Despite the popularity of meta-learning, research in meta-learning has largely been limited to small-scale setups due to the memory and computation bottlenecks. In detail, meta-learning oftentimes requires second-order gradient information (i.e., Hessian) and/or multiple forward/backward computations.

Distributed training emerges as a natural solution to mitigate above issues. To keep up with the recent trend of large foundation models, Betty supports various distributed training strategies for meta-learning such as distributed data parallel (DDP) and ZeRO redundancy optimizer (ZeRO). Most importantly, users can enable these featuers with (1) one-liner change in EngineConfig, and (2) launch distributed training PyTorch’s native elastic launcher like torchrun.

EngineConfig¶

In Betty, we provide mulitple distributed training strategies. In v0.2.0, Betty stably supports:

Distributed Data Parallel (DDP).
Zero Redundancy Optimizer (ZeRO).

and also experimentally supports:

Fully Sharded Data Parallel (FSDP).

To enable above features, users can simply need to set strategy attribute in EngineConfig to user’s preferred distributed training strategy as follows.

# DDP
engine_config = EngineConfig(strategy="distributed", train_iters=3000, ...)

# ZeRO
engine_config = EngineConfig(strategy="zero", train_iters=3000, ...)

# FSDP (experimental)
engine_config = EngineConfig(strategy="fsdp", train_iters=3000, ...)

Launch¶

Once the strategy is configured in EngineConfig, users can launch distributed training as a normal PyTorch distributed training job via their native (elastic) launcher. Depending on user’s PyTorch version, some launchers may not be supported. Here, we provide examples of using PyTorch’s distributed launchers. More detailed instructions can be found in PyTorch’s official Tutorial.

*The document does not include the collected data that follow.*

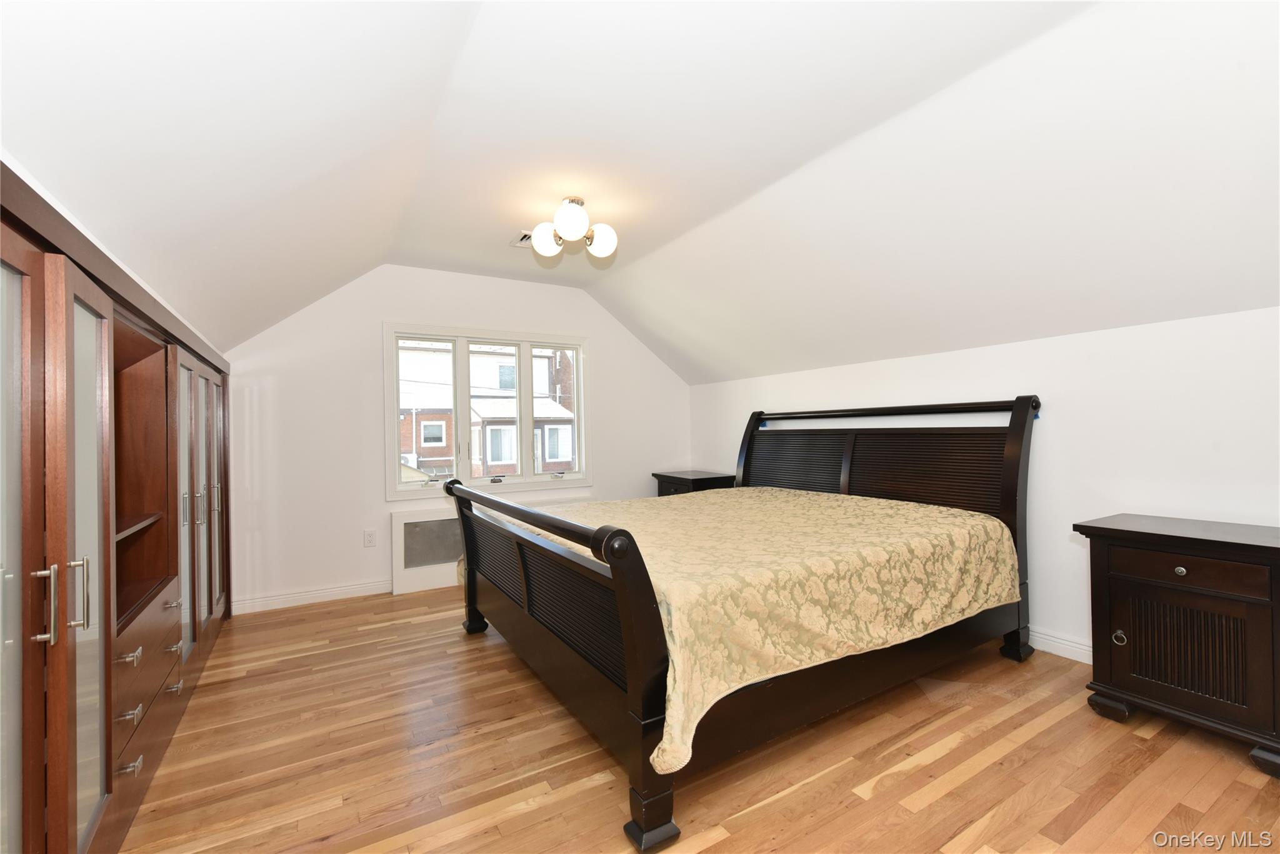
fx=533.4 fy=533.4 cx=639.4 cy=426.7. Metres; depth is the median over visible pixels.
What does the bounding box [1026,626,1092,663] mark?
baseboard
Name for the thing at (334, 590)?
baseboard
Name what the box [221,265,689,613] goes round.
back wall
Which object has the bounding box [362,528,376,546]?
wall socket
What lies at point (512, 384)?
neighboring house
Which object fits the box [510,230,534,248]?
ceiling vent
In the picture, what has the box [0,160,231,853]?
wardrobe
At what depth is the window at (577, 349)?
4.26 m
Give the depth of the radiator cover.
3.88 m
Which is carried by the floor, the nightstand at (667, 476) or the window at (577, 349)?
the nightstand at (667, 476)
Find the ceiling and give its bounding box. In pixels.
[0,0,1279,386]
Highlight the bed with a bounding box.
[440,395,1043,853]
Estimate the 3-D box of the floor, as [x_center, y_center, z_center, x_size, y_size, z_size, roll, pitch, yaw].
[0.217,1.191,1.998,4.142,0.100,5.359,-1,0,-31]
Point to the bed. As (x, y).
(645, 780)
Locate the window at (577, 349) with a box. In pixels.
[382,321,591,498]
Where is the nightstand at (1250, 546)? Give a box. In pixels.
[1072,512,1279,777]
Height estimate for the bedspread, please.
0.476 m
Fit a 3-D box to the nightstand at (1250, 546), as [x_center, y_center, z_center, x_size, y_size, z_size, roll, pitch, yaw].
[2.062,0.746,1.956,0.479,0.725,0.647,-1,0,-31]
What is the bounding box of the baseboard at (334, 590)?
[233,578,394,613]
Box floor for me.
[113,586,1279,853]
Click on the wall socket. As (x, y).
(369, 541)
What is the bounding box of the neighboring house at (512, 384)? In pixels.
[398,341,577,478]
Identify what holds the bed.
on the floor
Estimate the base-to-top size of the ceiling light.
0.273 m
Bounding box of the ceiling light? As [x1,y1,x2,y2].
[528,196,618,261]
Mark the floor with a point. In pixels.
(945, 800)
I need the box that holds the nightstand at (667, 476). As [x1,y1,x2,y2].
[650,468,736,496]
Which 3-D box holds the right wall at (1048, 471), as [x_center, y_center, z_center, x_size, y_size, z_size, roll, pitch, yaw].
[1.867,0.329,3.050,0.151,1.609,5.194,-1,0,-31]
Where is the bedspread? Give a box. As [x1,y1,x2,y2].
[465,483,1019,772]
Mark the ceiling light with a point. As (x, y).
(559, 220)
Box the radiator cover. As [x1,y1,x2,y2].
[390,493,589,595]
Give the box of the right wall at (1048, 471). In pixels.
[693,305,1279,663]
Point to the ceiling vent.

PyTorch version \(\geq 1.10\)

# simple
torchrun train_script.py

# detailed
torchrun --rdzv_backend=c10d --rdzv_endpoint=MASTER_ADDR --nproc_per_node=NUM_GPUS --nnodes=NUM_NODES train_script.py

PyTorch version \(< 1.10\)

# simple
python -m torch.distributed.launch --use_env train_script.py

# detailed
python -m torch.distributed.launch --nproc_per_node=NUM_GPUS --nnodes=NUM_NODES --node_rank=NODE --master_addr=MASTER_ADDR --master_port=MASTER_PORT train_script.py

Note that torch.distributed.launch requires users to include --local_rank in argparse as below:

import argparse
parser = argparse.ArgumentParser()
parser.add_argument("--local_rank", type=int)
args = parser.parse_args()

local_rank = args.local_rank

Behind the scene, Betty takes care of patching (1) module, (2) optimizer, (3) data loader, (4) lr scheduler, (5) loss scaler (for mixed-precision training) automatically for users.